Stored items
··········
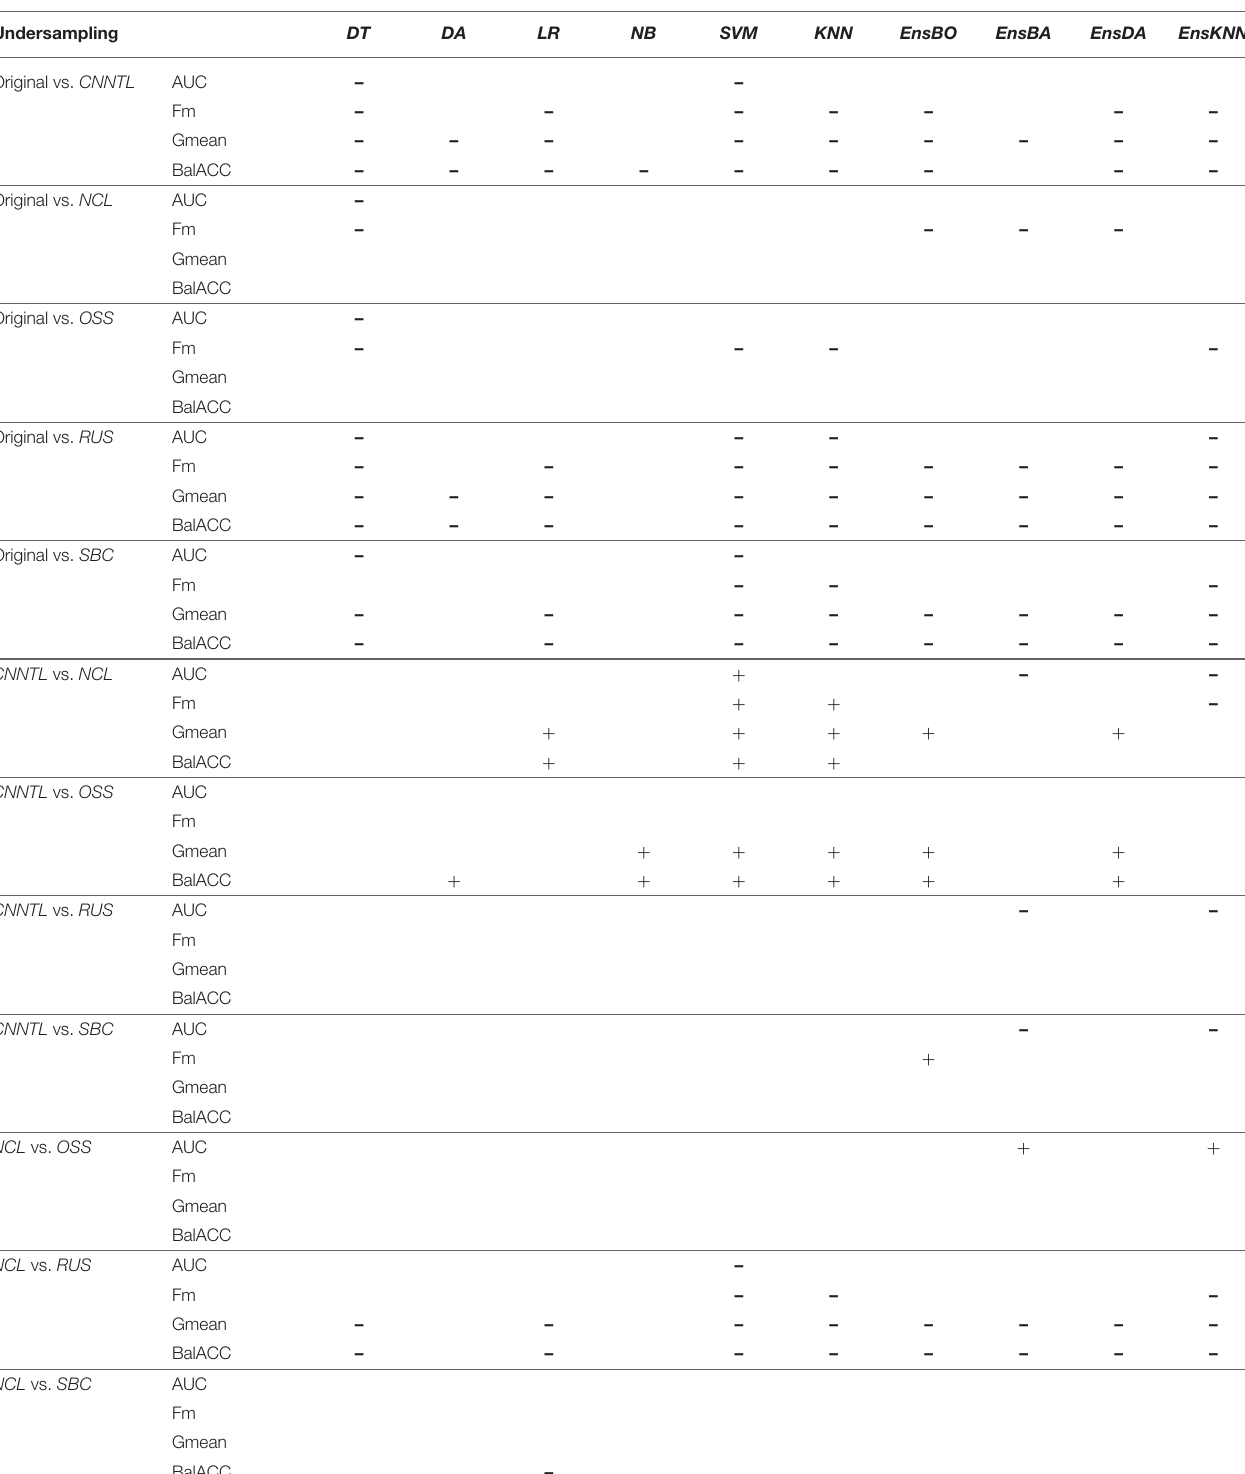
TABLE 4 | Friedman’s and post-hoc Shaffer’s test for the undersampling techniques applied to the four performance measures: AUC, Fm, Gmean, and BalACC. Undersampling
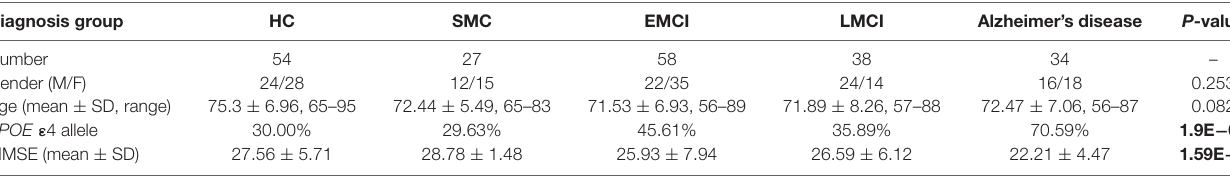
TABLE 1 | Human subject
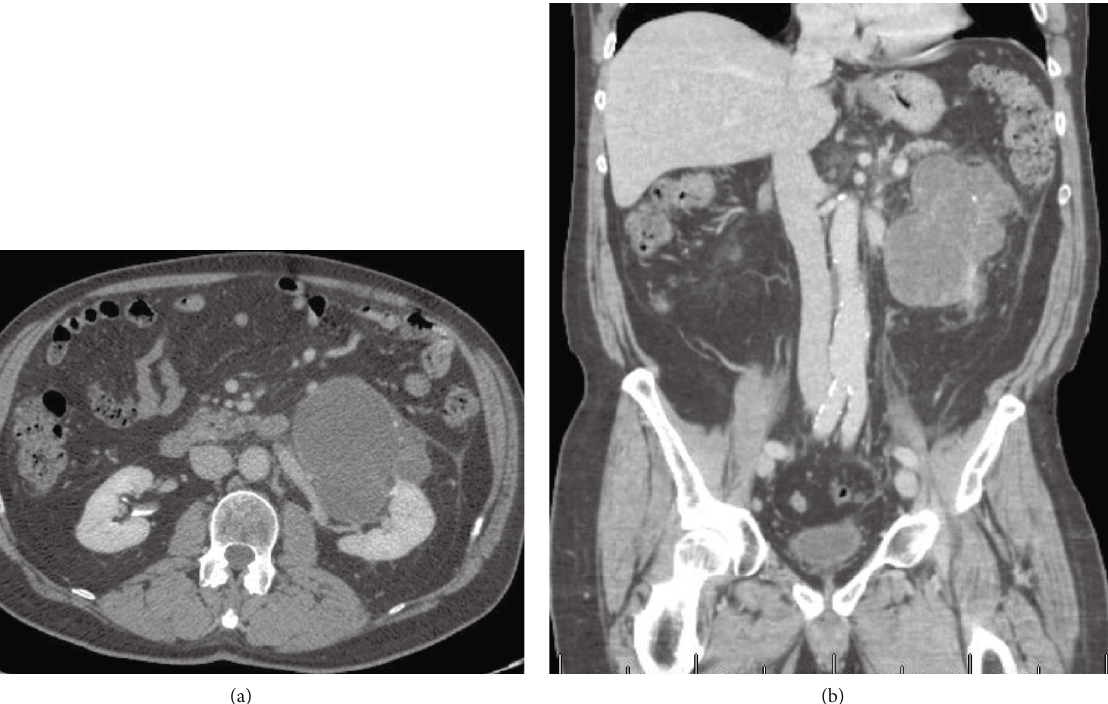
Figure 3: CT imaging after nivolumab/ipilimumab treatment: (a) axial imaging demonstrating signi fi cant decrease in size of the renal mass;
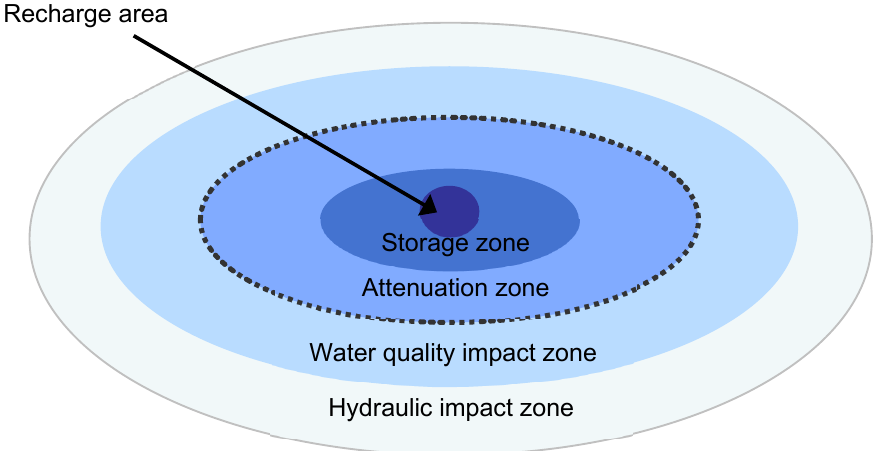
Figure 2. Schematic showing plan view of zones of influence of a managed aquifer recharge (MAR) operation.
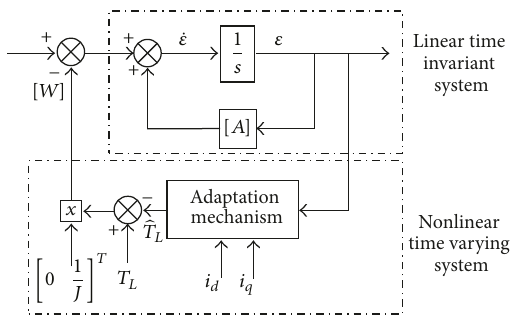
Figure 8: Block diagram of the proposed load torque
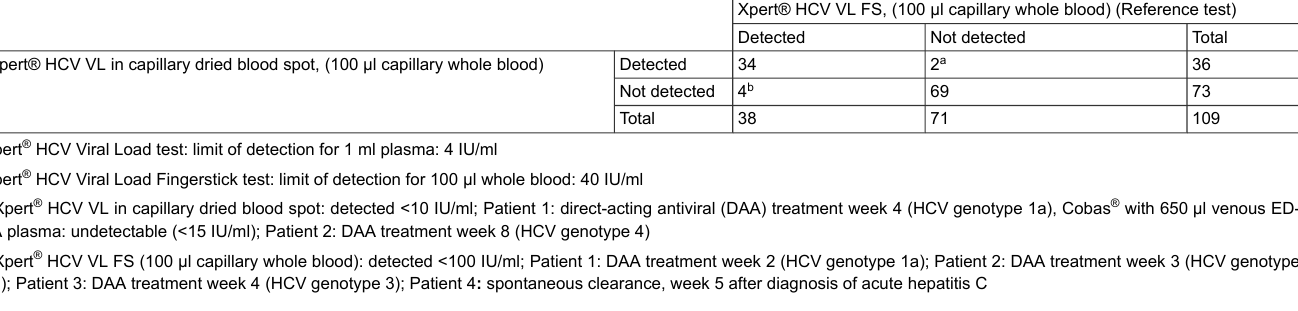
Table 2: Qualitative performance / diagnostic accuracy of the Xpert ® HCV Viral Load (VL) test in capillary dried blood spots (100 µl capillary whole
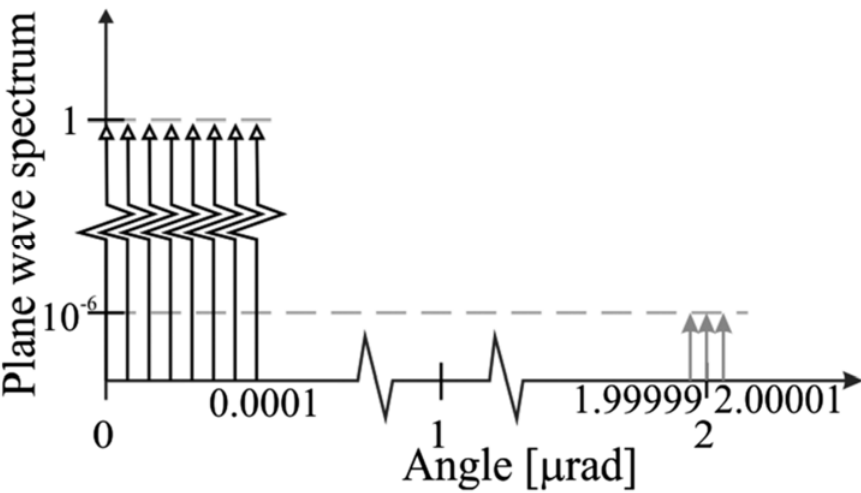
Figure 5. A solar system, that includes a Sun-like star and a Jupiter-like planet at 10 parsecs, subtends an angle of 2 µ rad at the Earth. At that distance, the star and the planet subtend an angular radius of 10 − 4 and 10 − 5 µ rad at the Earth. Due to the resolution limitations of the available telescopes, both the planet and the star are unresolved, or point,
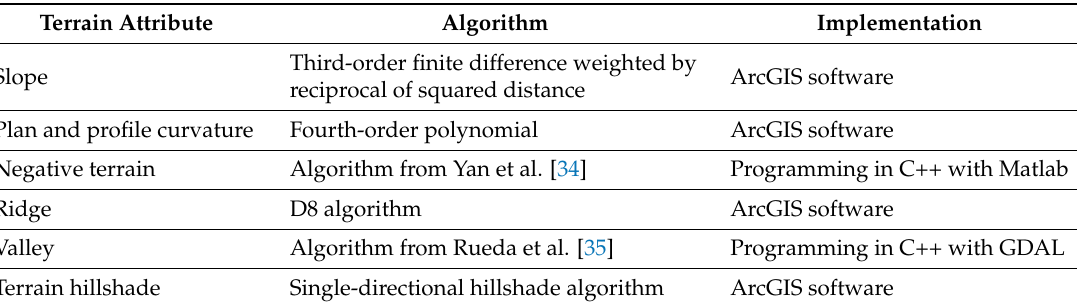
Table 2. Information of the calculation of terrain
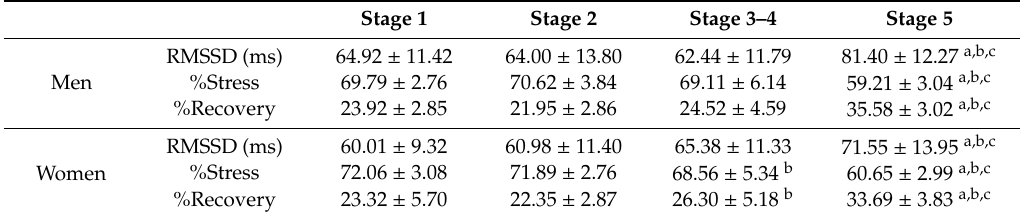
Table 2. Di ff erences in RMSSD, %Stress and %Recovery in the di ff erent TTM groups.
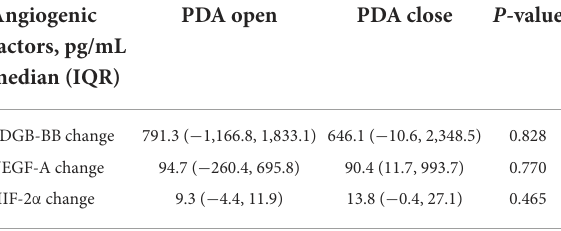
TABLE 2 Concentrations of angiogenic factors stratified by PDA status after ibuprofen treatment.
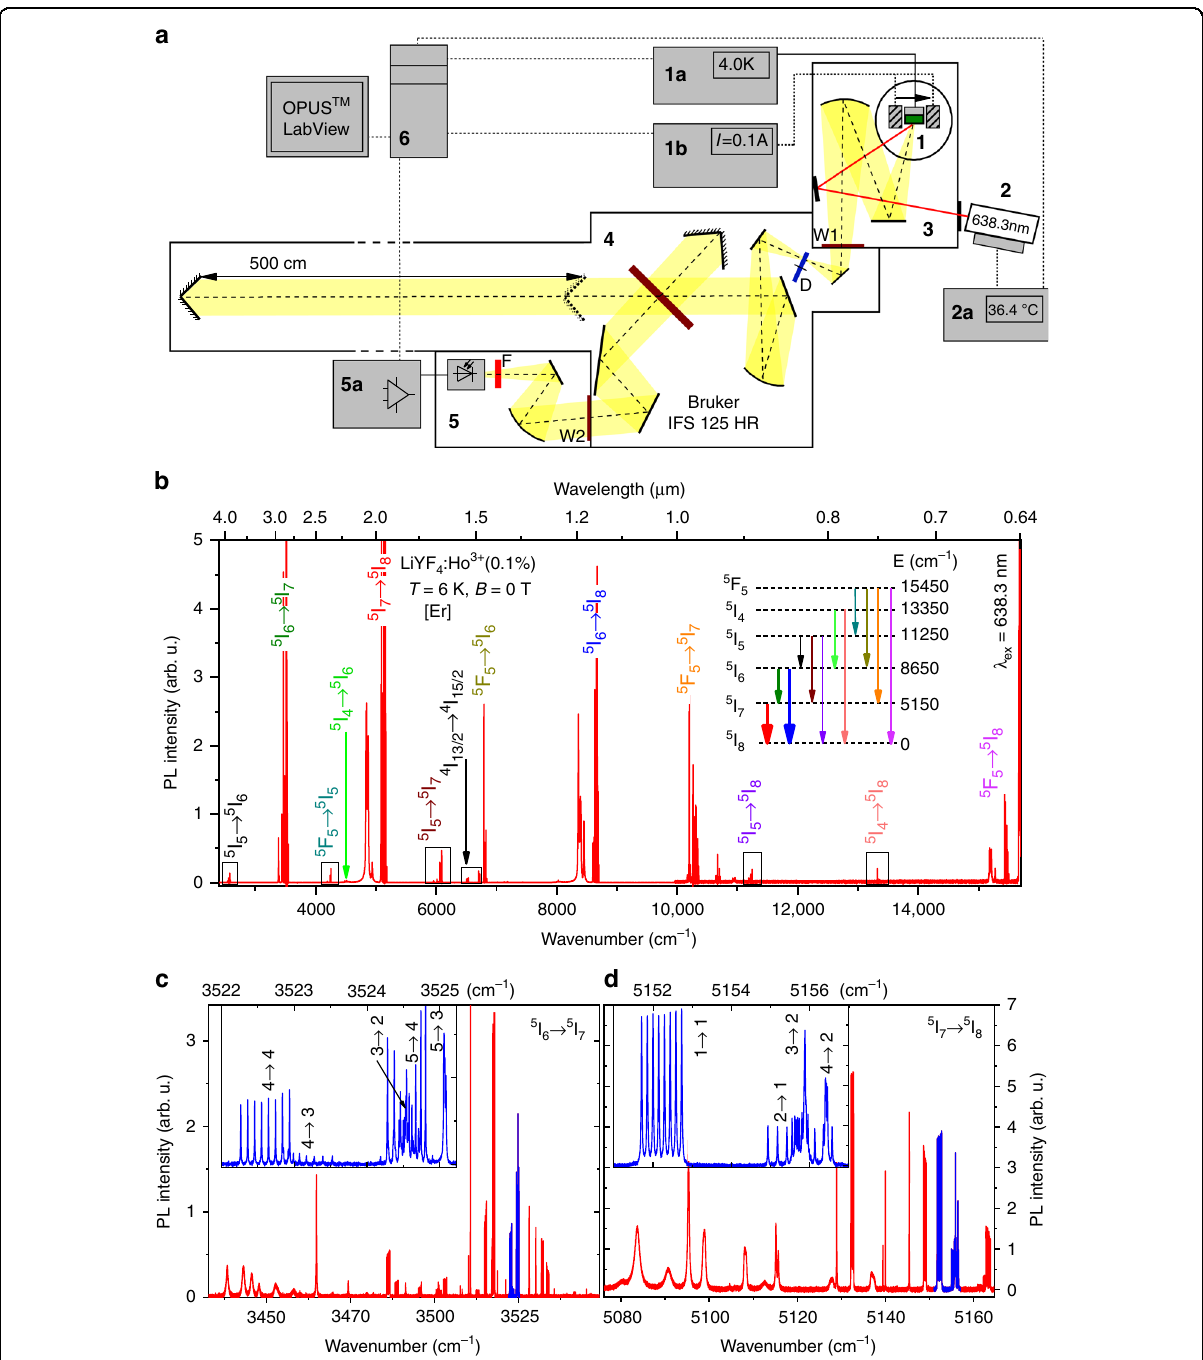
Fig. 1 PL spectrum of LiYF 4 :Ho 3 + (0.1 at. %): T = 6 K, B = 0; λ ex = 638.3 nm. a Setup: 1 — cryostat with magnetic coils (gray hatched), 1a — temperature controller, 1b — current source for magnetic coils; 2 — temperature-stabilized diode laser, 2a — temperature controller and current source for laser; 3 — PL module; 4 — Fourier spectrometer; 5 — PL registration module, 5a — preampli fi er and an analog to digital converter; 6 — workstation for spectra calculation and automatic control of magnetic fi eld and temperature. b The whole spectral region studied. Identi fi ed intermultiplet transitions of Ho 3 + as well as the 4 I 13/2 → 4 I 15/2 transition of Er 3 + trace impurity are indicated. Inset presents the scheme of energy levels of Ho 3 + ; the observed transitions are shown by arrows. c 5 I 6 → 5 I 7 and d 5 I 7 → 5 I 8 luminescent transitions. Insets show the spectral lines highlighted in blue on an enlarged scale. The numbers n i → n f indicate the initial and fi nal levels of the corresponding transition, numbered from the lowest level in the CF multiplet (Table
··········
● **Description of the task**: Would you set down each line of the data exactly, with no images included?

● **Written answer**:
TABLE 4 | Friedman’s and post-hoc Shaffer’s test for the undersampling techniques applied to the four performance measures: AUC, Fm, Gmean, and BalACC. Undersampling
TABLE 1 | Human subject
Figure 3: CT imaging after nivolumab/ipilimumab treatment: (a) axial imaging demonstrating signi fi cant decrease in size of the renal mass;
Figure 2. Schematic showing plan view of zones of influence of a managed aquifer recharge (MAR) operation.
Figure 8: Block diagram of the proposed load torque
Table 2: Qualitative performance / diagnostic accuracy of the Xpert ® HCV Viral Load (VL) test in capillary dried blood spots (100 µl capillary whole
Figure 5. A solar system, that includes a Sun-like star and a Jupiter-like planet at 10 parsecs, subtends an angle of 2 µ rad at the Earth. At that distance, the star and the planet subtend an angular radius of 10 − 4 and 10 − 5 µ rad at the Earth. Due to the resolution limitations of the available telescopes, both the planet and the star are unresolved, or point,
Table 2. Information of the calculation of terrain
Table 2. Di ff erences in RMSSD, %Stress and %Recovery in the di ff erent TTM groups.
TABLE 2 Concentrations of angiogenic factors stratified by PDA status after ibuprofen treatment.
Fig. 1 PL spectrum of LiYF 4 :Ho 3 + (0.1 at. %): T = 6 K, B = 0; λ ex = 638.3 nm. a Setup: 1 — cryostat with magnetic coils (gray hatched), 1a — temperature controller, 1b — current source for magnetic coils; 2 — temperature-stabilized diode laser, 2a — temperature controller and current source for laser; 3 — PL module; 4 — Fourier spectrometer; 5 — PL registration module, 5a — preampli fi er and an analog to digital converter; 6 — workstation for spectra calculation and automatic control of magnetic fi eld and temperature. b The whole spectral region studied. Identi fi ed intermultiplet transitions of Ho 3 + as well as the 4 I 13/2 → 4 I 15/2 transition of Er 3 + trace impurity are indicated. Inset presents the scheme of energy levels of Ho 3 + ; the observed transitions are shown by arrows. c 5 I 6 → 5 I 7 and d 5 I 7 → 5 I 8 luminescent transitions. Insets show the spectral lines highlighted in blue on an enlarged scale. The numbers n i → n f indicate the initial and fi nal levels of the corresponding transition, numbered from the lowest level in the CF multiplet (Table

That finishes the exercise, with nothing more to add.